In the Liberty City section of Miami, where a 1980 riot resulted in some 18 deaths, black mechanic Lawrence Quarterman said the jury's acquittal shouts a message to blacks: ''A white cop can kill a black man any time and get away with it.''
But in the Overtown section of Miami, the black neighborhood where the youth, Neville Johnson Jr., was shot by the officer just acquitted, police at one corner were chatting in a friendly, relaxed way with area youth Friday evening when black social worker Georgie Ayers and a visitor arrived.
Under the glare of a corner streetlight, young blacks walked by or rode by quietly on bicycles. Others drive by in cars with music blaring. A woman pushed a stroller along the sidewalk and the baby in it was jangling a set of keys.
Asked about the verdict, one black youth said it was ''fair.'' Then he did a couple of breakdance steps in the middle of the street. Another youth said the verdict ''wasn't surprising after they went through his (victim's) criminal record.'' But, he added, the fact that there were no black jurors ''was not good.''
One of the white police officers at the corner, wearing a bulletproof vest and a green bag with a gas mask in it on his belt, said of the officer's killing of the youth: ''Mistakes are made.'' The black officer with him said: ''As a police officer you don't intend to kill anyone.''
''We're human; we're not supermen,'' added a third officer, leaning against Mrs. Ayers's car.
Later that evening, at another police barricade, an officer who normally works on organized crime said officers have to ''make a decision (on when to shoot) in two seconds.''
In 1980, police were caught off guard by the explosion of violence and killing that followed the acquittal by an all-white jury of police officers who apprehended a black man after a high-speed chase. The officers clubbed him to death in what they said was an ensuing struggle.
Instead of moving into the rioting neighborhoods in 1980, in many cases the police and Florida National Guard troops simply circled them and waited for the violence to subside. This time they moved in quickly in large numbers, making several hundred arrests in a two-day period. Since 1982, a number of blacks, some just recently, have been moved into high-command positions on the police forces here.
But the scene during the Coconut Grove arrests shows that a wide gap still exists between police and blacks.

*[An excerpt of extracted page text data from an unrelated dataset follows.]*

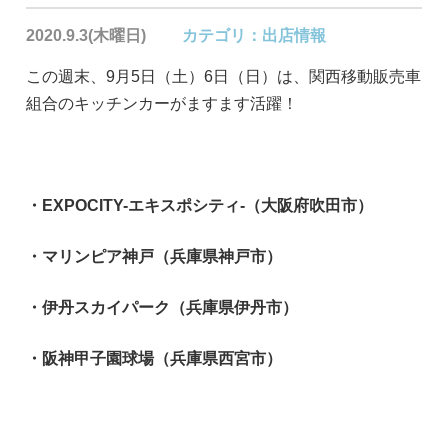
2020.9.3(木曜日)
カテゴリ：
出店情報
この週末、9月5日（土）6日（日）は、関西移動販売車
組合のキッチンカーがますます活躍！
・EXPOCITY-エキスポシティ-（大阪府吹田市）
・マリンピア神戸（兵庫県神戸市）
・伊丹スカイパーク（兵庫県伊丹市）
・阪神甲子園球場（兵庫県西宮市）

When Mrs. Ayers arrived on the scene, there was only one police car there. The white officers asked her for help as a member of the crisis response team - community leaders trying to help keep the calm.
She walked past the still-burning sofa in the street to the group of youths on the corner. She scolded them and told them to go home because the police were coming and making arrests. They lingered on, however.
A few minutes later, the other police cars arrived and within minutes a chase ensued.
Several youths fled to a nearby home. Gloria Mattison, the mother of one of the youths arrested, said police rushed in with weapons drawn and ''grabbed my son and threw him down.''
''It's like the storm troopers,'' said Harry Mattison, whose brother was arrested. He said he might have used a gun against the police if he had been in the home when they arrived like that. He said he had applied to be a police officer, too, but had decided not to because of previous behavior by police.
''I was at one time pro-cop; I'm anti-cop now,'' he said. In an interview after his release from jail pending a court hearing, Michael Mattison gave his version of the arrest: An officer barged in, and, using profanity and racial slurs, ''he snatched me; I hit him. We tussled on the ground.''
Other officers arrived, and the young black was subdued. Asked if anyone had read him his rights, Michael said no.
Overall, police handled the violence in Miami well, said Mrs. Ayers. But chasing rock-throwers into a home with guns drawn was ''uncalled for,'' she said. ''They wouldn't do that in an affluent home,'' she said.